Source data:
____________________

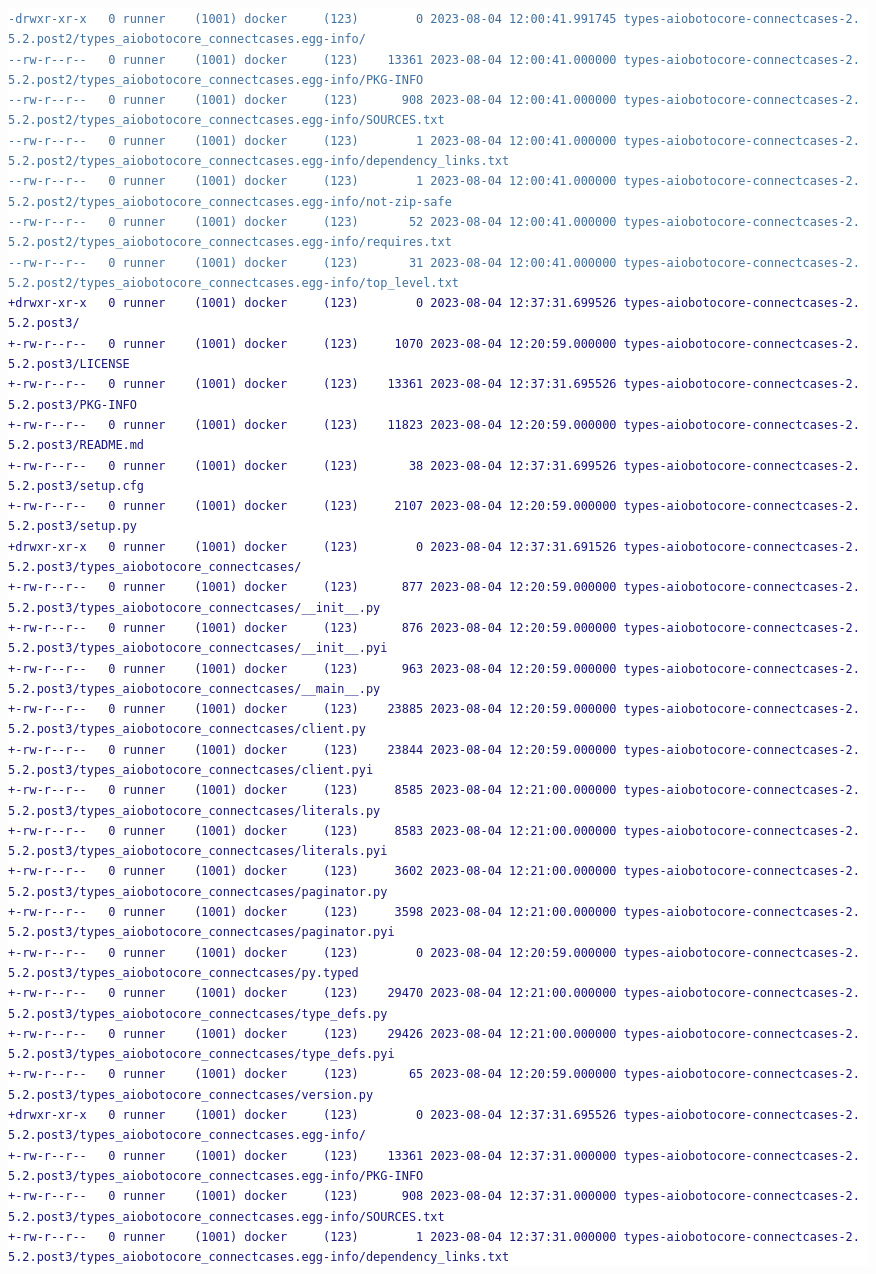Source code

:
 ```diff
-drwxr-xr-x   0 runner    (1001) docker     (123)        0 2023-08-04 12:00:41.991745 types-aiobotocore-connectcases-2.5.2.post2/types_aiobotocore_connectcases.egg-info/
--rw-r--r--   0 runner    (1001) docker     (123)    13361 2023-08-04 12:00:41.000000 types-aiobotocore-connectcases-2.5.2.post2/types_aiobotocore_connectcases.egg-info/PKG-INFO
--rw-r--r--   0 runner    (1001) docker     (123)      908 2023-08-04 12:00:41.000000 types-aiobotocore-connectcases-2.5.2.post2/types_aiobotocore_connectcases.egg-info/SOURCES.txt
--rw-r--r--   0 runner    (1001) docker     (123)        1 2023-08-04 12:00:41.000000 types-aiobotocore-connectcases-2.5.2.post2/types_aiobotocore_connectcases.egg-info/dependency_links.txt
--rw-r--r--   0 runner    (1001) docker     (123)        1 2023-08-04 12:00:41.000000 types-aiobotocore-connectcases-2.5.2.post2/types_aiobotocore_connectcases.egg-info/not-zip-safe
--rw-r--r--   0 runner    (1001) docker     (123)       52 2023-08-04 12:00:41.000000 types-aiobotocore-connectcases-2.5.2.post2/types_aiobotocore_connectcases.egg-info/requires.txt
--rw-r--r--   0 runner    (1001) docker     (123)       31 2023-08-04 12:00:41.000000 types-aiobotocore-connectcases-2.5.2.post2/types_aiobotocore_connectcases.egg-info/top_level.txt
+drwxr-xr-x   0 runner    (1001) docker     (123)        0 2023-08-04 12:37:31.699526 types-aiobotocore-connectcases-2.5.2.post3/
+-rw-r--r--   0 runner    (1001) docker     (123)     1070 2023-08-04 12:20:59.000000 types-aiobotocore-connectcases-2.5.2.post3/LICENSE
+-rw-r--r--   0 runner    (1001) docker     (123)    13361 2023-08-04 12:37:31.695526 types-aiobotocore-connectcases-2.5.2.post3/PKG-INFO
+-rw-r--r--   0 runner    (1001) docker     (123)    11823 2023-08-04 12:20:59.000000 types-aiobotocore-connectcases-2.5.2.post3/README.md
+-rw-r--r--   0 runner    (1001) docker     (123)       38 2023-08-04 12:37:31.699526 types-aiobotocore-connectcases-2.5.2.post3/setup.cfg
+-rw-r--r--   0 runner    (1001) docker     (123)     2107 2023-08-04 12:20:59.000000 types-aiobotocore-connectcases-2.5.2.post3/setup.py
+drwxr-xr-x   0 runner    (1001) docker     (123)        0 2023-08-04 12:37:31.691526 types-aiobotocore-connectcases-2.5.2.post3/types_aiobotocore_connectcases/
+-rw-r--r--   0 runner    (1001) docker     (123)      877 2023-08-04 12:20:59.000000 types-aiobotocore-connectcases-2.5.2.post3/types_aiobotocore_connectcases/__init__.py
+-rw-r--r--   0 runner    (1001) docker     (123)      876 2023-08-04 12:20:59.000000 types-aiobotocore-connectcases-2.5.2.post3/types_aiobotocore_connectcases/__init__.pyi
+-rw-r--r--   0 runner    (1001) docker     (123)      963 2023-08-04 12:20:59.000000 types-aiobotocore-connectcases-2.5.2.post3/types_aiobotocore_connectcases/__main__.py
+-rw-r--r--   0 runner    (1001) docker     (123)    23885 2023-08-04 12:20:59.000000 types-aiobotocore-connectcases-2.5.2.post3/types_aiobotocore_connectcases/client.py
+-rw-r--r--   0 runner    (1001) docker     (123)    23844 2023-08-04 12:20:59.000000 types-aiobotocore-connectcases-2.5.2.post3/types_aiobotocore_connectcases/client.pyi
+-rw-r--r--   0 runner    (1001) docker     (123)     8585 2023-08-04 12:21:00.000000 types-aiobotocore-connectcases-2.5.2.post3/types_aiobotocore_connectcases/literals.py
+-rw-r--r--   0 runner    (1001) docker     (123)     8583 2023-08-04 12:21:00.000000 types-aiobotocore-connectcases-2.5.2.post3/types_aiobotocore_connectcases/literals.pyi
+-rw-r--r--   0 runner    (1001) docker     (123)     3602 2023-08-04 12:21:00.000000 types-aiobotocore-connectcases-2.5.2.post3/types_aiobotocore_connectcases/paginator.py
+-rw-r--r--   0 runner    (1001) docker     (123)     3598 2023-08-04 12:21:00.000000 types-aiobotocore-connectcases-2.5.2.post3/types_aiobotocore_connectcases/paginator.pyi
+-rw-r--r--   0 runner    (1001) docker     (123)        0 2023-08-04 12:20:59.000000 types-aiobotocore-connectcases-2.5.2.post3/types_aiobotocore_connectcases/py.typed
+-rw-r--r--   0 runner    (1001) docker     (123)    29470 2023-08-04 12:21:00.000000 types-aiobotocore-connectcases-2.5.2.post3/types_aiobotocore_connectcases/type_defs.py
+-rw-r--r--   0 runner    (1001) docker     (123)    29426 2023-08-04 12:21:00.000000 types-aiobotocore-connectcases-2.5.2.post3/types_aiobotocore_connectcases/type_defs.pyi
+-rw-r--r--   0 runner    (1001) docker     (123)       65 2023-08-04 12:20:59.000000 types-aiobotocore-connectcases-2.5.2.post3/types_aiobotocore_connectcases/version.py
+drwxr-xr-x   0 runner    (1001) docker     (123)        0 2023-08-04 12:37:31.695526 types-aiobotocore-connectcases-2.5.2.post3/types_aiobotocore_connectcases.egg-info/
+-rw-r--r--   0 runner    (1001) docker     (123)    13361 2023-08-04 12:37:31.000000 types-aiobotocore-connectcases-2.5.2.post3/types_aiobotocore_connectcases.egg-info/PKG-INFO
+-rw-r--r--   0 runner    (1001) docker     (123)      908 2023-08-04 12:37:31.000000 types-aiobotocore-connectcases-2.5.2.post3/types_aiobotocore_connectcases.egg-info/SOURCES.txt
+-rw-r--r--   0 runner    (1001) docker     (123)        1 2023-08-04 12:37:31.000000 types-aiobotocore-connectcases-2.5.2.post3/types_aiobotocore_connectcases.egg-info/dependency_links.txt
```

____________________

### Try it
Return the total number of lines in the records that contain "setup", without any explanation.

### Result below
2